The intersection of Brookline Avenue and Lansdowne Street, in the hours before, during, and after a Red Sox game, is not unlike a trading floor on pre-crash Wall Street: it’s chaotic, teeming with people, and everyone’s trying to make a buck. Scalpers aggressively push tickets; vendors hawk T-shirts, programs, and meat products. For a pedestrian weaving through swarms of such in-your-face salesmen and pulsating, beer-fueled Fenway faithful, it can be overwhelming.
Curious, then — suspicious, even — is the leprechaun-looking man approaching passers-by from his post (a beat-up, neon-green canvas chair placed in front of the Sausage Guy’s cart), saying he wants nothing but to take their photo. (He posts the shots on the multiple albums he keeps on his MySpace page.) On a chilly, gray Monday night outside Fenway, just before the Sox threw out the first pitch of a game against the Cleveland Indians — and the day before Boston clinched a playoff berth — the man waves his small, silver digital camera, and asks an approaching couple: “Can I take your picture?” They hesitate, as though considering his offer (perhaps they’re simply considering eating sausage). Eventually, the round, white-haired woman shakes her head firmly as they walk away. “We’re from Cleveland!” she protests.
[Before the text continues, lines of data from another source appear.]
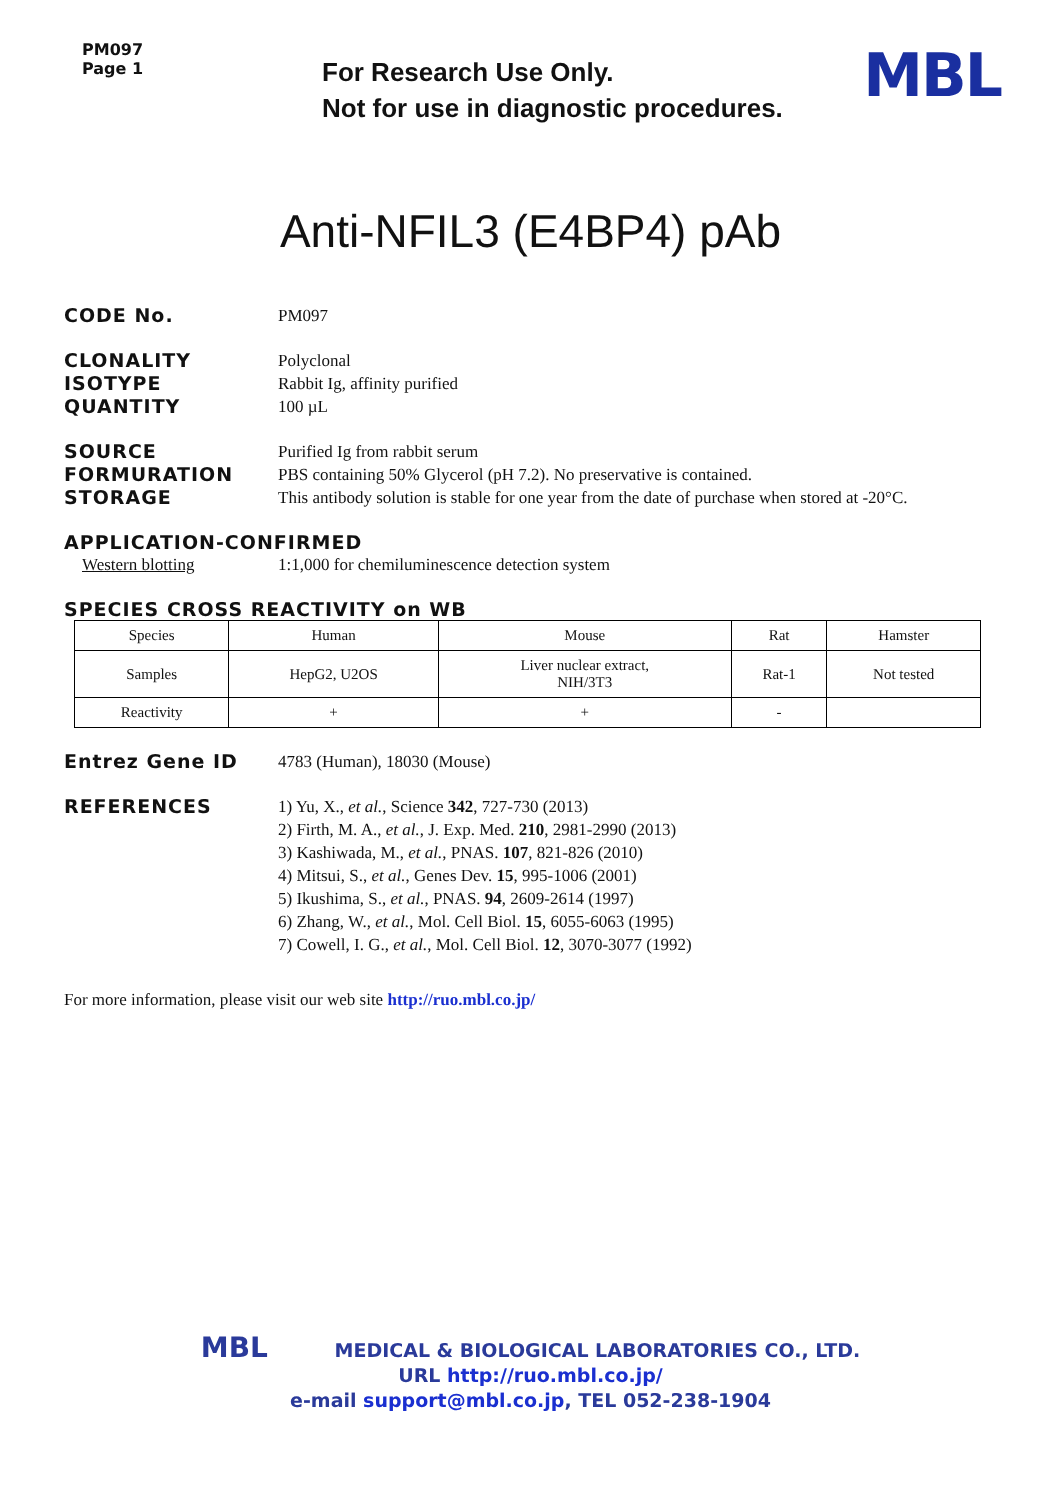PM097
Page 1
For Research Use Only.
Not for use in diagnostic procedures.
MBL
Anti-NFIL3 (E4BP4) pAb
CODE No. PM097
CLONALITY Polyclonal
ISOTYPE Rabbit Ig, affinity purified
QUANTITY 100 µL
SOURCE Purified Ig from rabbit serum
FORMURATION PBS containing 50% Glycerol (pH 7.2). No preservative is contained.
STORAGE This antibody solution is stable for one year from the date of purchase when stored at -20°C.
APPLICATION-CONFIRMED
Western blotting 1:1,000 for chemiluminescence detection system
SPECIES CROSS REACTIVITY on WB
| Species | Human | Mouse | Rat | Hamster |
| --- | --- | --- | --- | --- |
| Samples | HepG2, U2OS | Liver nuclear extract, NIH/3T3 | Rat-1 | Not tested |
| Reactivity | + | + | - | |
Entrez Gene ID 4783 (Human), 18030 (Mouse)
REFERENCES 1) Yu, X., et al., Science 342, 727-730 (2013)
2) Firth, M. A., et al., J. Exp. Med. 210, 2981-2990 (2013)
3) Kashiwada, M., et al., PNAS. 107, 821-826 (2010)
4) Mitsui, S., et al., Genes Dev. 15, 995-1006 (2001)
5) Ikushima, S., et al., PNAS. 94, 2609-2614 (1997)
6) Zhang, W., et al., Mol. Cell Biol. 15, 6055-6063 (1995)
7) Cowell, I. G., et al., Mol. Cell Biol. 12, 3070-3077 (1992)
For more information, please visit our web site http://ruo.mbl.co.jp/
MBL MEDICAL & BIOLOGICAL LABORATORIES CO., LTD.
URL http://ruo.mbl.co.jp/
e-mail support@mbl.co.jp, TEL 052-238-1904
The wandering photographer is David Allen Millette, a 52-year-old Middleboro native who calls himself “the Mayor of Lansdowne Street.” In 1995, Millette called it quits on Boston’s brutal winters and escaped to Florida to live in an RV near various beaches. For the past 13 years, however, he’s returned for Red Sox season. While he may be the very definition of a fair-weather friend to Boston, he’s thick-and-thin for its baseball team, and his vehicle — which also doubles as his living space — is a testament to that.
It’s a 1980 Dodge Xplorer RV, the fifth camper he’s owned, and the first that’s become a mobile artistic homage to Boston’s baseball nine. Stickers reading things like IS IT 7:05 YET? collide and overlap on its bumper. Inside, Red Sox flags and blankets are draped neatly across the couches and doorway, and a plastic packet hangs from the windshield, safely protecting tickets from every game Millette’s attended in the past three years (as well as a Ted Williams baseball card he’s had since he was a kid).
A friend helped Millette find the RV in a small town in rural New York in March. Impressed with its cyclopean size (“It’s like a spaceship, almost!”) and its only-used-for-the-occasional-road-trip condition, he bargained with the seller, and bought it for $4500 — a bargain at roughly the equivalent of one Manny Ramirez at bat.
Since then, he’s transformed it into the “Rolling Green Monster,” an unofficial Red Sox mascot, and a conspicuous, hulking Kenmore presence. Millette meticulously painted the Xplorer with a shade best described as “Green Monster,” then emblazoned its moniker on the front and rear in dripping red letters (“Because we bleed red!” he explains, a semi-well-known Sox-fan expression). A neatly drawn scoreboard occupies the passenger side of the vehicle, celebrating a Sox home victory over the reviled Yankees. In the corner above the scoreboard, Millette has stenciled a date: “8/19/04.”
“It’s a test,” he claims, because the game on that date actually took place not at Fenway Park but at Yankee Stadium. The true, discerning Sox fan that glimpses the Rolling Green Monster, perhaps on an alcohol-aided post-game walk to the T, says Millette, will spot the error immediately. [Editor’s note: We’ll let it slide that an extremely discerning Sox fan might recall that the team was off on August 19, 2004, and that the scoreboard actually looks a lot more like the October 19 game in the Bronx that year — Curt Schilling’s legendary bloody-sock win in Game 6 of the ALCS.]
From strike zone to twilight zone
Millette alternates Red Sox hats and shirts as his daily uniform — red one day, Army print with a matching pair of green Nike sneakers the next. His face is George Hamilton–esque in color — perhaps from his winters spent in Florida — and, like an old baseball mitt, it’s gradually been worn down by life’s curveballs. He was diagnosed with hepatitis C this past year; now he survives mainly on disability insurance.
He’s flipped between jobs many times in his life, though for the past seven years he’s mainly worked in carpentry — and as a mime on the streets of Key West. He’s even managed to translate that idea into Sox speak, by painting his face red, donning a Dustin Pedroia jersey, and standing on a wooden box on Lansdowne Street, perfectly still and statuesque.
Though it was only christened six months ago, the Rolling Green Monster is constantly evolving as a vehicular testament to Red Sox Nation. White paint commemorates retired Sox legends along the upper edge of the RV’s passenger side. (Millette recently even added the not-so-dearly departed Ramirez.) When Neil Diamond — the schmaltzy singer whose 1969 pop single “Sweet Caroline” has been adopted by fans as a Red Sox anthem — played a concert at Fenway in August, Millette painted SO GOOD, SO GOOD, SO GOOD, in large block letters on the RV’s driver’s side.